* [EXERCÍCIOS]
1. Resuma em duas frases o texto sobre Amália.
2. Segundo o texto sobre Amália, o que contribuiu muito para os grandes êxitos da cantora em França e nos EUA? Responda em uma ou duas frases.
3. Reproduza a parte do texto sobre Amália que começa nas palavras "A década de 40" e termina depois de "rigidez do fado.".

A segunda metade dos anos 30 corresponde aos seus tímidos primeiros passos. Uma Amália adolescente (nascera em Julho de 1920) começa a chamar a atenção em concursos amadores dos quais sai invariavelmente convidada para actuações regulares. Contudo, só em 1939 se estreia profissionalmente como fadista, no Retiro da Severa, no ponto inicial da bola de neve que se seguiria.
A década de 40 abrange a sua ascensão a vedeta multidisciplinar. Logo em 1940 Amália é já artista exclusiva do Solar da Alegria e pouco depois estreia-se na revista, onde marcará presença com grande sucesso durante a década, embora sem aí criar muitos dos seus grandes êxitos -- será antes no género irmão, a opereta, que Amália introduzirá clássicos como "Fado do Ciúme" ou "Sabe-se Lá". Os palcos do teatro musicado marcam o seu encontro com Frederico Valério, o primeiro compositor a compreender o alcance da sua voz e a escrever-lhe sob medida melodias que a valorizavam, não se limitando à rigidez do fado.
É também nos anos 40 que Amália sai de Portugal pela primeira vez, a Madrid em primeiro lugar e depois para o Brasil, onde em 1944 e 1945 repete o triunfo português e grava os seus primeiros discos; e que se estreia no cinema, com "Capas Negras" (durante muitos anos o filme português de maior sucesso de sempre) e "Fado -- História de uma Cantadeira".
A década de 50 partilha duas vertentes que de algum modo se alimentam mutuamente: por um lado, começa em 1952 a gravar regularmente, factor importante no alargamento da sua popularidade; por outro, começa a viajar e a actuar um pouco por todo o mundo, atingindo grandes êxitos nas suas passagens por França e pelos EUA, para o que muito contribui a sua presença no filme francês "Os Amantes do Tejo", onde cria "Barco Negro" e "Solidão (Canção do Mar)". É uma década passada quase sempre fora de portas, marcada pelo seu primeiro encontro com David Mourão-Ferreira, poeta que começa a escrever para a sua voz ("Primavera" é a primeira letra, em 1953) e se encarregará de abrir novos horizontes à cantora. O cansaço acumulado levará a um ano sabático, entre 1960 e 1961, durante o qual se ausenta do olhar público.

* [DADOS BRUTOS]
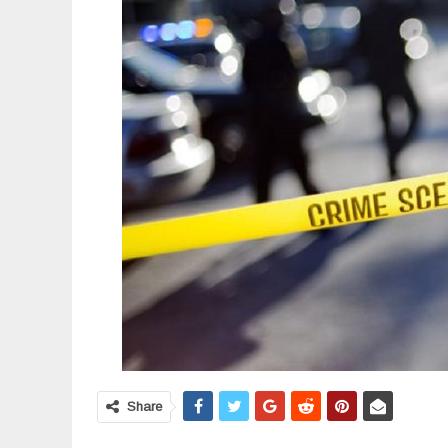
Share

* [RESPOSTAS]
1. Amália, nascida em julho de 1920, chamou a atenção em concursos amadores ainda adolescente e estreou-se como fadista profissional em 1939, no Retiro da Severa; nos anos 40 tornou-se vedeta na revista, na opereta e no cinema, e atuou pela primeira vez fora de Portugal. Nos anos 50 começou a gravar regularmente e a atuar por todo o mundo, conheceu o poeta David Mourão-Ferreira e, com o cansaço acumulado, fez um ano sabático entre 1960 e 1961.

2. Contribuiu muito a sua presença no filme francês "Os Amantes do Tejo", onde criou "Barco Negro" e "Solidão (Canção do Mar)".

3.
A década de 40 abrange a sua ascensão a vedeta multidisciplinar. Logo em 1940 Amália é já artista exclusiva do Solar da Alegria e pouco depois estreia-se na revista, onde marcará presença com grande sucesso durante a década, embora sem aí criar muitos dos seus grandes êxitos -- será antes no género irmão, a opereta, que Amália introduzirá clássicos como "Fado do Ciúme" ou "Sabe-se Lá". Os palcos do teatro musicado marcam o seu encontro com Frederico Valério, o primeiro compositor a compreender o alcance da sua voz e a escrever-lhe sob medida melodias que a valorizavam, não se limitando à rigidez do fado.